Protein Thiols that Form S-Nitrosothiols Preferentially Form Disulfides (A) Using the Griess assay, an increase in nitrite was detected in SMCs treated with LPS for 18 hr, signifying elevated NO production. (B) Increased NO production correlated with a small but significant increase in PSNO. Increased PSNO was attenuated after treatment with the pan-specific NOS inhibitor L-NAME. Data are represented as mean ± SEM; ^∗p < 0.05. (C) PSNO and disulfides were labeled with iodoTMT sixplex reagents in SMCs treated with 10 μM CysNO, 1.5 μg/mL LPS, or under control conditions.

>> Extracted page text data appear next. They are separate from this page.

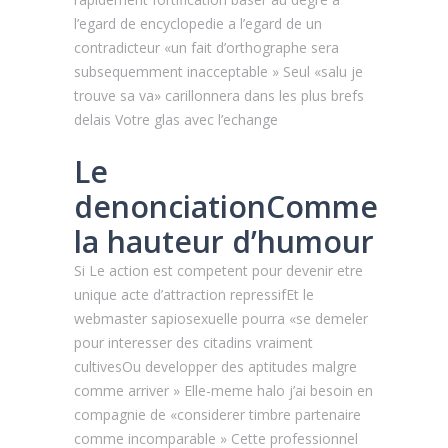
l’egard de encyclopedie a l’egard de un
contradicteur «un fait d’orthographe sera
subsequemment inacceptable » Seul «salu je
trouve sa va» carillonnera dans les plus brefs
delais Votre glas avec l’echange
Le
denonciationComme
la hauteur d’humour
Si Le action est competent pour devenir etre
unique acte d’attraction repressifEt le
webmaster sapiosexuelle pourra «se demeler
pour interesser des citadins vraiment
cultivesOu developper des aptitudes malgre
comme arriver » Elle-meme halo j’ai besoin en
compagnie de «considerer timbre partenaire
comme incomparable » Cette professionnel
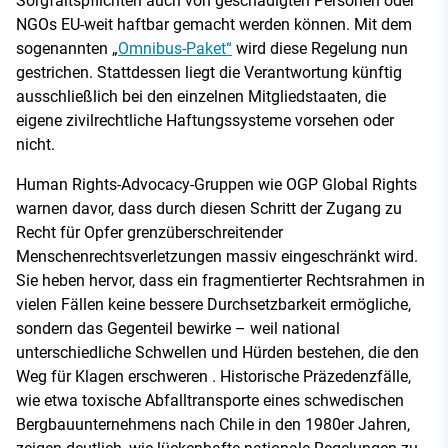
Sorgfaltspflichten auch von geschädigten Personen oder
NGOs EU-weit haftbar gemacht werden können. Mit dem
sogenannten „
Omnibus-Paket“
wird diese Regelung nun
gestrichen. Stattdessen liegt die Verantwortung künftig
ausschließlich bei den einzelnen Mitgliedstaaten, die
eigene zivilrechtliche Haftungssysteme vorsehen oder
nicht.
Human Rights-Advocacy-Gruppen wie OGP Global Rights
warnen davor, dass durch diesen Schritt der Zugang zu
Recht für Opfer grenzüberschreitender
Menschenrechtsverletzungen massiv eingeschränkt wird.
Sie heben hervor, dass ein fragmentierter Rechtsrahmen in
vielen Fällen keine bessere Durchsetzbarkeit ermögliche,
sondern das Gegenteil bewirke – weil national
unterschiedliche Schwellen und Hürden bestehen, die den
Weg für Klagen erschweren . Historische Präzedenzfälle,
wie etwa toxische Abfalltransporte eines schwedischen
Bergbauunternehmens nach Chile in den 1980er Jahren,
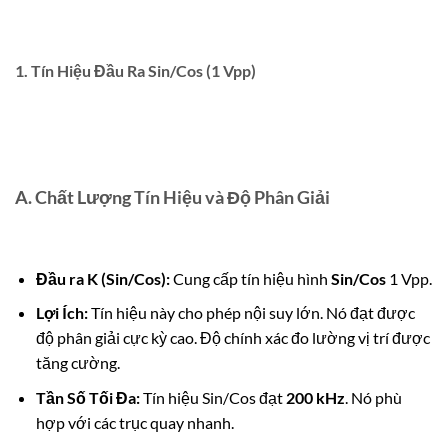
1.
Tín Hiệu Đầu Ra Sin/Cos (1 Vpp)
A. Chất Lượng Tín Hiệu và Độ Phân Giải
Đầu ra K (Sin/Cos):
Cung cấp tín hiệu hình
Sin/Cos
1
Vpp
.
Lợi Ích:
Tín hiệu này cho phép nội suy lớn. Nó đạt được
độ phân giải cực kỳ cao. Độ chính xác đo lường vị trí được
tăng cường.
Tần Số Tối Đa:
Tín hiệu
Sin
/
Cos
đạt
200
kHz
. Nó phù
hợp với các trục quay nhanh.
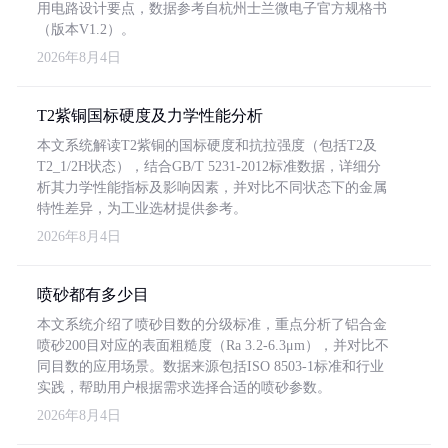
用电路设计要点，数据参考自杭州士兰微电子官方规格书
（版本V1.2）。
2026年8月4日
T2紫铜国标硬度及力学性能分析
本文系统解读T2紫铜的国标硬度和抗拉强度（包括T2及
T2_1/2H状态），结合GB/T 5231-2012标准数据，详细分
析其力学性能指标及影响因素，并对比不同状态下的金属
特性差异，为工业选材提供参考。
2026年8月4日
喷砂都有多少目
本文系统介绍了喷砂目数的分级标准，重点分析了铝合金
喷砂200目对应的表面粗糙度（Ra 3.2-6.3μm），并对比不
同目数的应用场景。数据来源包括ISO 8503-1标准和行业
实践，帮助用户根据需求选择合适的喷砂参数。
2026年8月4日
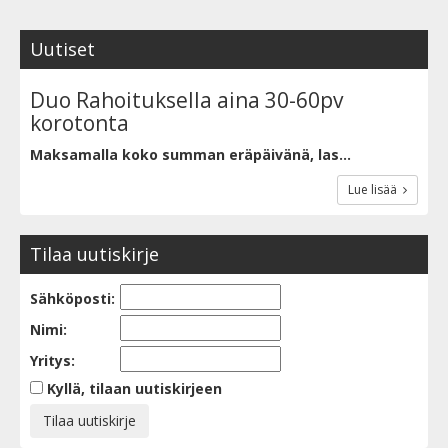
Uutiset
Duo Rahoituksella aina 30-60pv
korotonta
Maksamalla koko summan eräpäivänä, las...
Lue lisää
Tilaa uutiskirje
Sähköposti:
Nimi:
Yritys:
Kyllä, tilaan uutiskirjeen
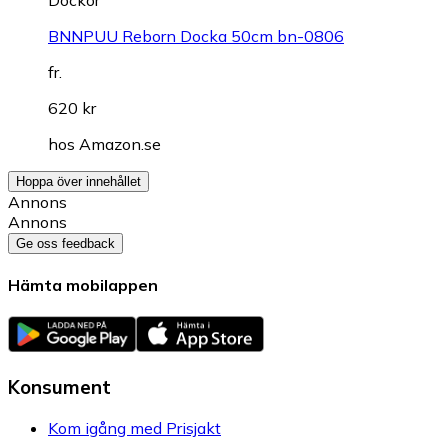
BNNPUU Reborn Docka 50cm bn-0806
fr.
620 kr
hos
Amazon.se
Hoppa över innehållet
Annons
Annons
Ge oss feedback
Hämta mobilappen
Konsument
Kom igång med Prisjakt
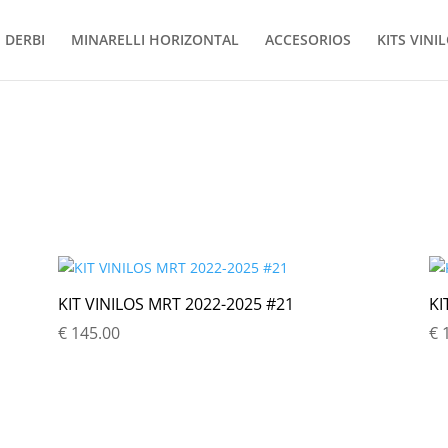
DERBI
MINARELLI HORIZONTAL
ACCESORIOS
KITS VINI
KIT VINILOS MRT 2022-2025 #21
KI
€
145.00
€
1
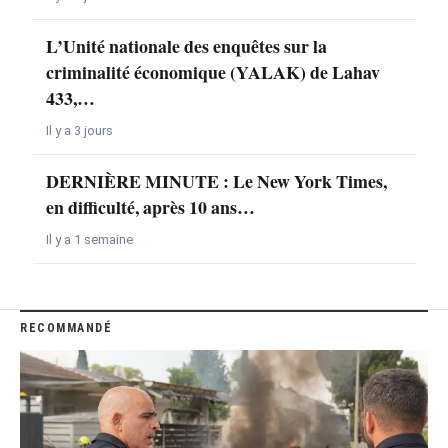
L’Unité nationale des enquêtes sur la
criminalité économique (YALAK) de Lahav
433,…
Il y a 3 jours
DERNIÈRE MINUTE : Le New York Times,
en difficulté, après 10 ans…
Il y a 1 semaine
RECOMMANDÉ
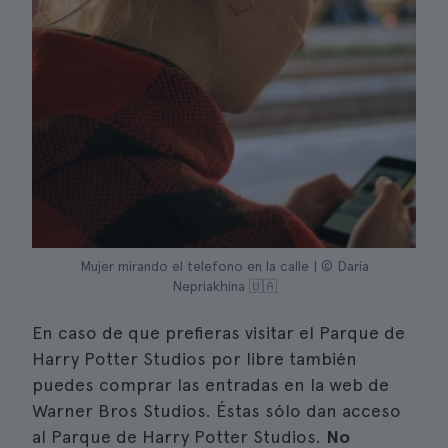
Mujer mirando el telefono en la calle | © Daria
Nepriakhina 🇺🇦
En caso de que prefieras visitar el Parque de
Harry Potter Studios por libre también
puedes comprar las entradas en la web de
Warner Bros Studios. Éstas sólo dan acceso
al Parque de Harry Potter Studios.
No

Analysis by LC-MS/MS showed that the ratio of S-nitrosothiol to disulfide significantly decreased after SMCs were exposed to exogenous or endogenous nitrosative signaling. (D) The heatmap depicts the scaled and centered peptide peak area of iodoTMT-labeled PSNO or disulfide (PS-S) peptides under each condition. Accession numbers indicate the modification of an individual cysteine residue within a given protein. The color tracker represents the Z score for each cysteine modification and ranges from 0 (red), representing low-abundance modifications, to 2 (green), representing high-abundance modifications.